**REQUIREMENT:**
Rewrite the records from their first line and stop after the line that contains "ветеранів та їхніх родин: які послуги можна", putting "Безкоштовна" in place of "Безоплатна" and keeping everything else the same. Leave the pictures out of your answer.

**Saved data entries:**
+--

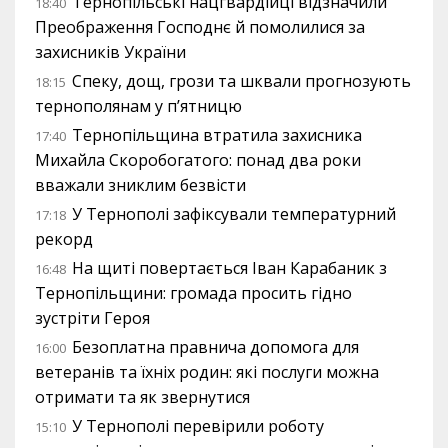
Тернопільські нацгвардійці відзначили
18:40
Преображення Господнє й помолилися за
захисників України
Спеку, дощ, грози та шквали прогнозують
18:15
тернополянам у п’ятницю
Тернопільщина втратила захисника
17:40
Михайла Скоробогатого: понад два роки
вважали зниклим безвісти
У Тернополі зафіксували температурний
17:18
рекорд
На щиті повертається Іван Карабаник з
16:48
Тернопільщини: громада просить гідно
зустріти Героя
Безоплатна правнича допомога для
16:00
ветеранів та їхніх родин: які послуги можна
отримати та як звернутися
У Тернополі перевірили роботу
15:10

+--

**SOLUTION TO THE EXERCISE:**
Тернопільські нацгвардійці відзначили
18:40
Преображення Господнє й помолилися за
захисників України
Спеку, дощ, грози та шквали прогнозують
18:15
тернополянам у п’ятницю
Тернопільщина втратила захисника
17:40
Михайла Скоробогатого: понад два роки
вважали зниклим безвісти
У Тернополі зафіксували температурний
17:18
рекорд
На щиті повертається Іван Карабаник з
16:48
Тернопільщини: громада просить гідно
зустріти Героя
Безкоштовна правнича допомога для
16:00
ветеранів та їхніх родин: які послуги можна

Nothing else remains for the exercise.